Teks Latihan:
==============================

CSR Saatnya Ditata Ulang

Loading

index

Oleh: Fauzi Aziz

KALAU meminjam istilah Muhammad Yunus pendiri Grameen Bank, CSR pada dasarnya dapat dipandang sebagai “sistem kapitalisme baru yang memihak kaum miskin” (The new kind of capitalism that serves most pressing needs). Dalam UU tentang Perseroan Terbatas secara sederhana dapat difahami sebagai konsep tanggungjawab perusahaan terhadap lingkungan sosialnya.

Besarnya dana yang harus dialokasikan dinyatakan dalam persentase tertentu dari keuntungan perusahaan. Ini mengandung makna bahwa transformasi sosial sebagian bebannya dititipkan kepada perusahaan untuk ikut memberdayakan masyarakat di sekitar perusahaan maupun di lokasi yang berbeda.

Progam ini baik, sepanjang diurus dengan baik, dalam arti murni dilaksanakan untuk memberdayakan masyarakat. Ini penting disampaikan agar tidak dipakai sebagai “mesin kongkalikong” antara perusahaan dengan pejabat pemerintah yang berkuasa. Misalnya dipakai sebagai “alat barter”. Perusahaan melaksanakan CSR, tetapi kemudian meminta kompensasi agar perusahaan dapat diberi konsesi melaksanakan proyek pembangunan, baik untuk kepentingan perusahaan maupun untuk kepentingan pemerintah.

Boleh jadi progam CSR dipakai sebagai tempat “pencucian uang” karena dana CSR umumnya dikelola oleh yayasan. Di zaman Orba banyak dibentuk yayasan, Ada yayasan super semar, yayasan amal bakti muslim Pancasila dan lain-lain. Sekarang juga banyak kalangan membentuk yayasan untuk berbagai tujuan sesuai niat para pendiri nya.

Dan pembentukan yayasan adalah sah menurut paraturan perundangan yang berlaku, yakni UU tentang yayasan. CSR tentu diperlukan dan manakala ketimpangan sosial masih sangat lebar, progam tersebut sangat membantu sebagai salah satu instrumen kebijakan sosial yang baik. Bila iklim bisnis di negeri ini makin memberikan kesempatan bagi perusahaan mencetak laba yang optimal, dana CSR yang dapat dihimpun akan makin besar.

Artinya, kesempatan untuk mengurangi kesenjangan sosial semakin terbuka lebar. Pemerintah mendapat manfaat, perusahaan mendapat manfaat dan masyarakatpun dapat menikmati dari adanya progam CSR tersebut. CSR adalah merupakan bentuk bauran kebijakan yang produktif antara kebijakan ekonomi, kebijakan bisnis dan kebijakan sosial.

Indonesia sebagai nation state tepat melaksanakan progam CSR dengan syarat harus transparan dan akuntabel dalam tata kelolanya. Prinsip good governance harus ditegakkan dan dilaksanakan dalam pelaksanaan progam CSR. Progam jaring pengaman social (social safety net) bisa diselenggarakan dengan adanya progam CSR, selalain tetap harus ada yang diselenggarakan oleh pemerintah pusat dan pemerintah daerah sesuai amanat konstitusi.

==============================

Dalam teks latihan di atas, ubahlah paragraf yang diawali dengan kata "Progam ini baik" menjadi daftar butir singkat yang tetap memuat fakta-fakta utamanya.

==============================

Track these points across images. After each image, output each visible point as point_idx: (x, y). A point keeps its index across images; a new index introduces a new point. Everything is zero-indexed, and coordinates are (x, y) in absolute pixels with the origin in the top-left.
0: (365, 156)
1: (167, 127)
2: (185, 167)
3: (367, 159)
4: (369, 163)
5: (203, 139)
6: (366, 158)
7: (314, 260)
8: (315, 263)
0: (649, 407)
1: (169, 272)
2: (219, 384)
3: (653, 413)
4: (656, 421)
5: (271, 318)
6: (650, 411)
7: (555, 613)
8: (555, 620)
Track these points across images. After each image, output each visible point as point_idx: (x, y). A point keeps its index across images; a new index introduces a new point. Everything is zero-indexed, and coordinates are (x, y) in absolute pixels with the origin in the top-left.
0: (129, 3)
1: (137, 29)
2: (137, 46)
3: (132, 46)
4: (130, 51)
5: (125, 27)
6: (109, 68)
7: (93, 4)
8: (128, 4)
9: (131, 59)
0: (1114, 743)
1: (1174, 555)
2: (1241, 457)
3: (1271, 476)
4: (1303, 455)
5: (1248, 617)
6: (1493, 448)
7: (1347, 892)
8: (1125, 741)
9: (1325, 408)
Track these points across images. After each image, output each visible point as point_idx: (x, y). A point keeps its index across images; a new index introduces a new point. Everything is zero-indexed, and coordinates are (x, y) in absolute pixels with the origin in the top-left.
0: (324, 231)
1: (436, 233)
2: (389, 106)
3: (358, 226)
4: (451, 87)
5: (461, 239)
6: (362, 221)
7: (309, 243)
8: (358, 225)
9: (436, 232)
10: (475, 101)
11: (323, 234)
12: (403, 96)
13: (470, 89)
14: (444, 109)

==============================

Jawaban:
- Program CSR baik asalkan dikelola dengan baik, yaitu dilaksanakan murni untuk memberdayakan masyarakat.
- CSR tidak boleh dijadikan "mesin kongkalikong" antara perusahaan dan pejabat pemerintah yang berkuasa.
- Contohnya adalah CSR yang dipakai sebagai "alat barter". Perusahaan melaksanakan CSR, lalu meminta kompensasi berupa konsesi untuk melaksanakan proyek pembangunan, baik bagi kepentingan perusahaan maupun pemerintah.